:: Input records ::

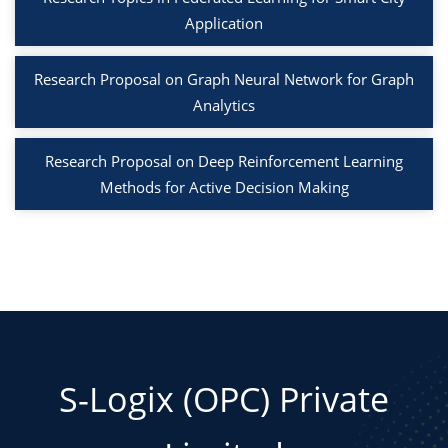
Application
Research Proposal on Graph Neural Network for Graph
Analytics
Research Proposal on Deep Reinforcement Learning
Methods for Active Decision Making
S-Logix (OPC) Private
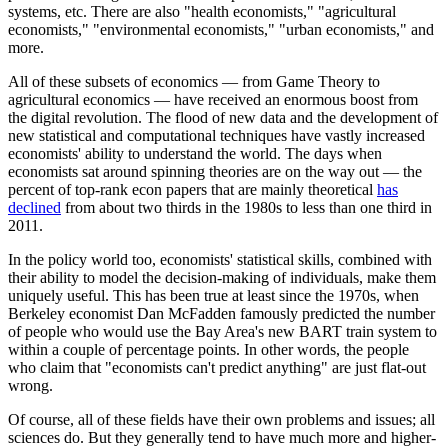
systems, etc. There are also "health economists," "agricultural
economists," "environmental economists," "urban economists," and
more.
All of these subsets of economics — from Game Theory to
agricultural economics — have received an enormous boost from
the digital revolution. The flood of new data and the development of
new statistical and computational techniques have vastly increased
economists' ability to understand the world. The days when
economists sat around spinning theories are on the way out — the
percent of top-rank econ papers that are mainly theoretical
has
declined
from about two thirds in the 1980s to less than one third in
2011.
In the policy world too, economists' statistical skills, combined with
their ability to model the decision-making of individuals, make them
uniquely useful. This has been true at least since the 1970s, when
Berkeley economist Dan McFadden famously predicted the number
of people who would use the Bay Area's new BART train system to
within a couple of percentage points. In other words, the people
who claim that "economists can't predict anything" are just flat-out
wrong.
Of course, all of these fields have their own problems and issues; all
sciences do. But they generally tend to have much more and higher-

:::

Output the data above without changes, apart from leaving out the pictures.

◆ Problem solution
Application
Research Proposal on Graph Neural Network for Graph
Analytics
Research Proposal on Deep Reinforcement Learning
Methods for Active Decision Making
S-Logix (OPC) Private
systems, etc. There are also "health economists," "agricultural
economists," "environmental economists," "urban economists," and
more.
All of these subsets of economics — from Game Theory to
agricultural economics — have received an enormous boost from
the digital revolution. The flood of new data and the development of
new statistical and computational techniques have vastly increased
economists' ability to understand the world. The days when
economists sat around spinning theories are on the way out — the
percent of top-rank econ papers that are mainly theoretical
has
declined
from about two thirds in the 1980s to less than one third in
2011.
In the policy world too, economists' statistical skills, combined with
their ability to model the decision-making of individuals, make them
uniquely useful. This has been true at least since the 1970s, when
Berkeley economist Dan McFadden famously predicted the number
of people who would use the Bay Area's new BART train system to
within a couple of percentage points. In other words, the people
who claim that "economists can't predict anything" are just flat-out
wrong.
Of course, all of these fields have their own problems and issues; all
sciences do. But they generally tend to have much more and higher-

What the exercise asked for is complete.